▸ **TEXT PASSAGE**:
Content starts
In most examples in this section we’ll be using the NBA players dataset that contains some basic information about NBA players in the period up to year 2009.
library(ggplot2)
dat <- read.csv("./data/NBAplayers.csv")
dat <- dat[complete.cases(dat),]
dat$height <- dat$h_feet * 30.48 + dat$h_inches * 2.54 # in cm
dat$weight <- dat$weight * 0.4536 # in kg
summary(dat)## ilkid firstname lastname position
## Length:3906 Length:3906 Length:3906 Length:3906
## Class :character Class :character Class :character Class :character
## Mode :character Mode :character Mode :character Mode :character
##
##
##
## firstseason lastseason h_feet h_inches
## Min. :1946 Min. :1946 Min. :5.000 Min. :-6.000
## 1st Qu.:1967 1st Qu.:1970 1st Qu.:6.000 1st Qu.: 3.000
## Median :1980 Median :1985 Median :6.000 Median : 6.000
## Mean :1979 Mean :1983 Mean :6.022 Mean : 5.581
## 3rd Qu.:1995 3rd Qu.:2001 3rd Qu.:6.000 3rd Qu.: 8.000
## Max. :2009 Max. :2009 Max. :7.000 Max. :11.500
## weight college birthdate height
## Min. : 60.33 Length:3906 Length:3906 Min. :160.0
## 1st Qu.: 83.92 Class :character Class :character 1st Qu.:190.5
## Median : 92.99 Mode :character Mode :character Median :198.1
## Mean : 93.91 Mean :197.7
## 3rd Qu.:102.06 3rd Qu.:205.7
## Max. :149.69 Max. :231.1Visual summaries are often a more informative, faster and more concise alternative to numerical summaries. This will also be our guideline for improving our visualizations. Can we convey the same information in substantially less time/space? Can we convey more information without using more time/space? If the answer is yes, then we should!
We’ll illustrate this point with an example that features some common mistakes or inefficiencies people do when visualizing data. Our goal will be to summarize how the average height of NBA Centers, Forwards, and Guards has changed over time. We’ll focus on rookies - for each year we’ll look at the players that started their NBA career that year.
Content ends
▸ **EXTRACTED DATA**:
Content starts
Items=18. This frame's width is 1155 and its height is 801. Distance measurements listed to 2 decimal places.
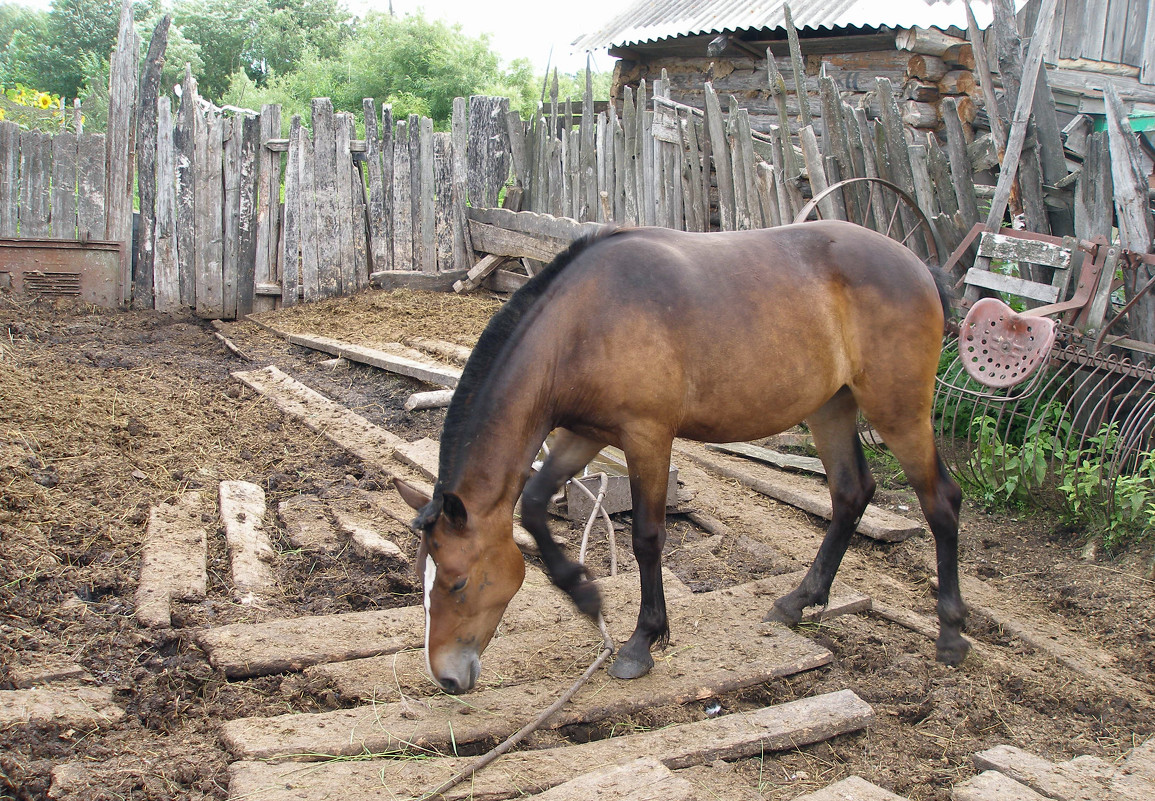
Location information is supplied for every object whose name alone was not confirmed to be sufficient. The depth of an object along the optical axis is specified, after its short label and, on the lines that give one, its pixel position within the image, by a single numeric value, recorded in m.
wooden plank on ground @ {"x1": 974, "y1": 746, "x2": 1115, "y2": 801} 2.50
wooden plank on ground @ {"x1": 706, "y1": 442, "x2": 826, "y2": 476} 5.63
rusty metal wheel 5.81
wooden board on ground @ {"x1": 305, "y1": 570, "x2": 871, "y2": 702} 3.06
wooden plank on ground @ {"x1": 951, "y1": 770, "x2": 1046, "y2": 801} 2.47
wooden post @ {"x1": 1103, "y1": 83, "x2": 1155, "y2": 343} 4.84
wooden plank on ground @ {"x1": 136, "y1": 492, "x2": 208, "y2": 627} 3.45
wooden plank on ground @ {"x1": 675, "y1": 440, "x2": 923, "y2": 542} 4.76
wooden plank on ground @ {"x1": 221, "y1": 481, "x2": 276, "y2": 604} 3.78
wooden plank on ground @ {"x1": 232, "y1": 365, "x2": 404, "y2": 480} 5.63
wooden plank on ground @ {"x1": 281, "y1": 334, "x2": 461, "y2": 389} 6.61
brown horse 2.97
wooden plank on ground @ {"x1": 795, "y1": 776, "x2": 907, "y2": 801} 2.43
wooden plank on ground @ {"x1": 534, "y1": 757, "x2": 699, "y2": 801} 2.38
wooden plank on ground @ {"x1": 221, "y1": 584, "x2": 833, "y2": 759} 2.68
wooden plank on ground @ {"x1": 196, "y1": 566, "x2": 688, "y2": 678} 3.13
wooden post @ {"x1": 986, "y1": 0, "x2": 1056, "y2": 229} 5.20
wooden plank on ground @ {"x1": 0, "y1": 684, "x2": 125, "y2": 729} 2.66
Content ends
Content starts
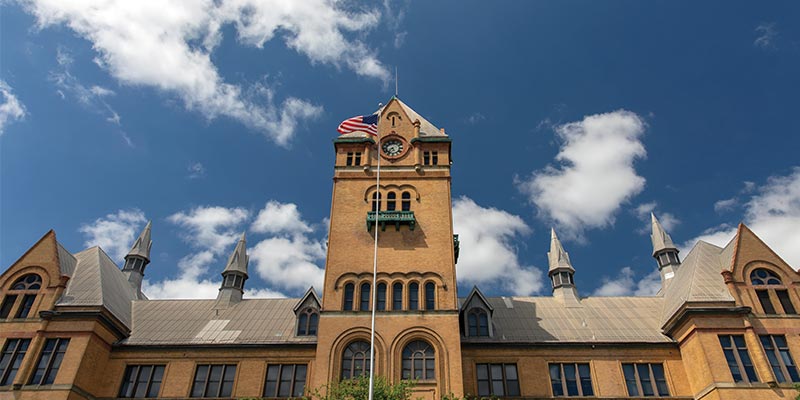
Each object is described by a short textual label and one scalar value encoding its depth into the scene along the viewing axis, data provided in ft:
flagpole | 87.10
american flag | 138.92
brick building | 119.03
Content ends
▸ **YOUR TASKS**:
#1 Answer these about the NBA players text:
(a) Up to what year does the NBA players dataset cover?
(b) In what unit does the code express player height?
(c) For each year, which players does the example focus on?
#2 Reproduce the part of the NBA players text that begins at the words "We’ll illustrate this" and ends after "career that year.".
#3 According to the NBA players text, why are visual summaries preferred over numerical summaries? Answer in one to three sentences.

▸ **TASK ANSWERS**:
#1
(a) Up to the year 2009.
(b) Centimeters.
(c) Rookies, meaning the players who started their NBA career that year.

#2
We’ll illustrate this point with an example that features some common mistakes or inefficiencies people do when visualizing data. Our goal will be to summarize how the average height of NBA Centers, Forwards, and Guards has changed over time. We’ll focus on rookies - for each year we’ll look at the players that started their NBA career that year.

#3 Visual summaries are often more informative, faster, and more concise than numerical summaries. The text's guideline is that if the same information can be shown in less time or space, or more information in the same time or space, then the visualization should do that.